Hintergrundinformationen zum Konflikt und Akteure

Die afghanische Regierung behält die Kontrolle über Kabul. Nichtsdestotrotz, führten Aufständische, Taliban und andere militante Gruppierungen, im gesamten Jahr 2018, als auch in den ersten fünf Monaten 2019, insbesondere in der Hauptstadtregion weiterhin Anschläge auf hochrangige Ziele aus, um die Aufmerksamkeit der Medien auf sich zu ziehen, die Legitimität der afghanischen Regierung zu untergraben und die Wahrnehmung einer weit verbreiteten Unsicherheit zu schaffen (USDOD 6.2019; vgl. USDOD 12.2018).

Aufgrund eben dieser öffentlichkeitswirksamer Angriffe auf Kabul-Stadt kündigte die afghanische Regierung bereits im August 2017 die Entwicklung eines neuen Sicherheitsplans für Kabul an (AAN 25.9.2017).
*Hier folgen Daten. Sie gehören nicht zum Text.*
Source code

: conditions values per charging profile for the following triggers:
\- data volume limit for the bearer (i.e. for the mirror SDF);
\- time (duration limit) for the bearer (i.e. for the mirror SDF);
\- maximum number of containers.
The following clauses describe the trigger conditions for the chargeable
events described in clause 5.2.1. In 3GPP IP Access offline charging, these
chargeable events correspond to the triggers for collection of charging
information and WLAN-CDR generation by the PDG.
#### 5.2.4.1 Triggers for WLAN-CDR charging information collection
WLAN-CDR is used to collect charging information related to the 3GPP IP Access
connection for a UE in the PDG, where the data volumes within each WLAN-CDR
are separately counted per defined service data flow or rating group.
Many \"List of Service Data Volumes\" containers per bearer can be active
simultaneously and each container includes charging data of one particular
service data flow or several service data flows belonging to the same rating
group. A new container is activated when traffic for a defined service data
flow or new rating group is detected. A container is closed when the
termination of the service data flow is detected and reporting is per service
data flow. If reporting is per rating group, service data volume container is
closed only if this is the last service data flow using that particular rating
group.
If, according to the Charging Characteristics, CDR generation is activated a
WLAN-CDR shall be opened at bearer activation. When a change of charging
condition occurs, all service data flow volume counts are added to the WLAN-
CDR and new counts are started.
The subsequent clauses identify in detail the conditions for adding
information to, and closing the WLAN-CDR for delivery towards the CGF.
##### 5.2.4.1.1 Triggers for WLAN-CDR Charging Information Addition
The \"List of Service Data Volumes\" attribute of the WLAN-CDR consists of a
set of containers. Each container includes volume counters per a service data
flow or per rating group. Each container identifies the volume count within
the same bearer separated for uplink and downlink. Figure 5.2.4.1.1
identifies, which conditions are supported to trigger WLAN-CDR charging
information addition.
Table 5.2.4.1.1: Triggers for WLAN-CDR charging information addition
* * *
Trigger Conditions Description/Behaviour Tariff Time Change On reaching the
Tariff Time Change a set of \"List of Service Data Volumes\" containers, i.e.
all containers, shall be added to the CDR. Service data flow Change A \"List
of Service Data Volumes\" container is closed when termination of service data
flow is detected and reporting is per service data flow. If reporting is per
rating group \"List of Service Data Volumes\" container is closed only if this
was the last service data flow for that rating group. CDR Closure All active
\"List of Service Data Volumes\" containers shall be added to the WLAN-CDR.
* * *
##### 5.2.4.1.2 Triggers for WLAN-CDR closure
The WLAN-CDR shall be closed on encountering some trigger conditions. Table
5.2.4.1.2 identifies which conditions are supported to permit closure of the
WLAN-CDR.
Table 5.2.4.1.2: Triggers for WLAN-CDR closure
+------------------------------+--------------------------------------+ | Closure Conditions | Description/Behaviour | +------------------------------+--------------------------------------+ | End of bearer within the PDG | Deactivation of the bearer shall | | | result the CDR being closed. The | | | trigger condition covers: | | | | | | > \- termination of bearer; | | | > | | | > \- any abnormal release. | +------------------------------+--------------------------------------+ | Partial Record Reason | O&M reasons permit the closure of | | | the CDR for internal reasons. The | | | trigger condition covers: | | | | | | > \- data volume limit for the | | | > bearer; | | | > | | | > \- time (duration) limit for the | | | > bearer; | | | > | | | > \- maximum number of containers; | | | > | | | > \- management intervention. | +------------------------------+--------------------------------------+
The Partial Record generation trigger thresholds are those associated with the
So wurde unter anderem das Green Village errichtet, ein stark gesichertes Gelände im Osten der Stadt, in dem unter anderem, Hilfsorganisationen und internationale Organisationen (RFERL 2.9.2019; vgl. FAZ 2.9.2019) sowie ein Wohngelände für Ausländer untergebracht sind (FAZ 2.9.2019). Die Anlage wird stark von afghanischen Sicherheitskräften und privaten Sicherheitsmännern gesichert (AJ 3.9.2019). Die Green Zone hingegen ist ein separater Teil, der nicht unweit des Green Villages liegt. Die Green Zone ist ein stark gesicherter Teil Kabuls, in dem sich mehrere Botschaften befinden - so z.B. auch die US-amerikanische Botschaft und andere britische Einrichtungen (RFERL 2.9.2019).
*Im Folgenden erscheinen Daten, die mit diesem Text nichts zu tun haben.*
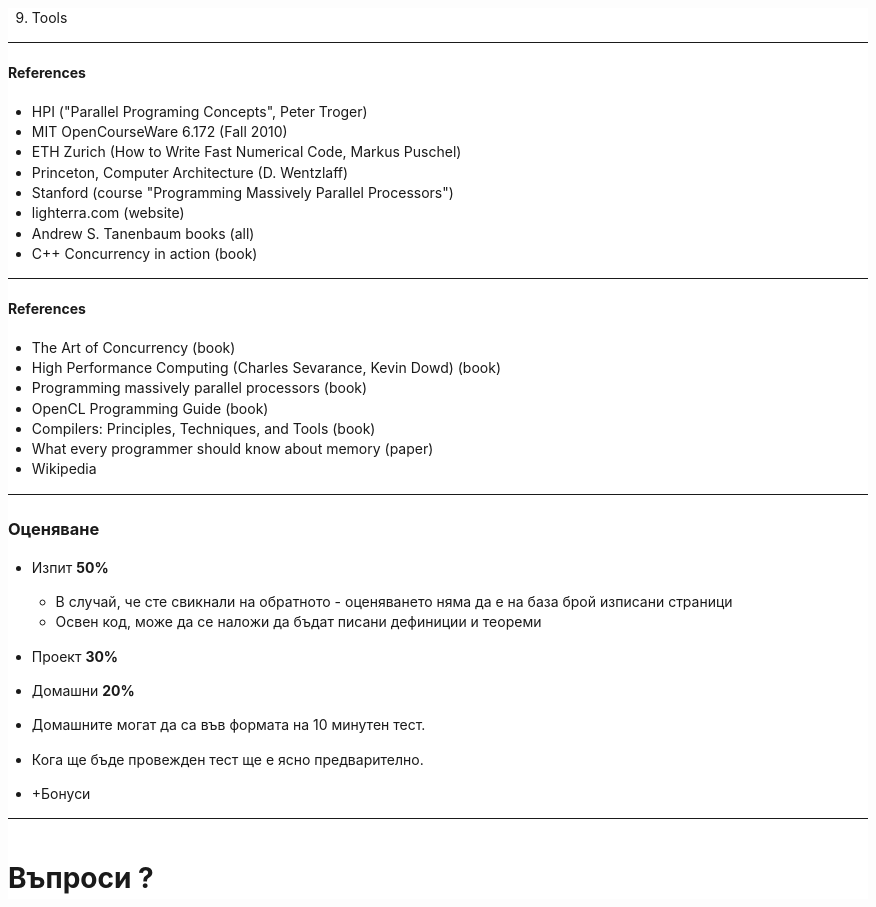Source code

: 
9. Tools

---

#### References

* HPI ("Parallel Programing Concepts", Peter Troger)
* MIT OpenCourseWare 6.172 (Fall 2010)
* ETH Zurich (How to Write Fast Numerical Code, Markus Puschel)
* Princeton, Computer Architecture (D. Wentzlaff)
* Stanford (course "Programming Massively Parallel Processors")
* lighterra.com (website)
* Andrew S. Tanenbaum books (all)
* C++ Concurrency in action (book)

---

#### References

* The Art of Concurrency (book)
* High Performance Computing (Charles Sevarance, Kevin Dowd) (book)
* Programming massively parallel processors (book)
* OpenCL Programming Guide (book)
* Compilers: Principles, Techniques, and Tools (book)
* What every programmer should know about memory (paper)
* Wikipedia

---

### Оценяване

* Изпит **50%**
     * В случай, че сте свикнали на обратното - оценяването няма да е на база
       брой изписани страници
     * Освен код, може да се наложи да бъдат писани дефиниции и теореми

* Проект **30%**

* Домашни **20%**
 * Домашните могат да са във формата на 10 минутен тест.
 * Кога ще бъде провежден тест ще е ясно предварително.

* +Бонуси

---

# Въпроси ?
In Bezug auf die Anwesenheit von staatlichen Sicherheitskräften liegt die Provinz Kabul mit Ausnahme des Distrikts Surubi im Verantwortungsbereich der 111. ANA Capital Division, die unter der Leitung von türkischen Truppen und mit Kontingenten anderer Nationen der NATO-Mission Train, Advise and Assist Command - Capital (TAAC-C) untersteht. Der Distrikt Surubi fällt in die Zuständigkeit des 201. ANA Corps (USDOD 6.2019). Darüber hinaus wurde eine spezielle Krisenreaktionseinheit (Crisis Response Unit) innerhalb der afghanischen Polizei, um Angriffe zu verhindern und auf Anschläge zu reagieren (LI 5.9.2018).

Im Distrikt Surubi wird von der Präsenz von Taliban-Kämpfern berichtet (TN 26.3.2019; vgl. SAS 26.3.2019).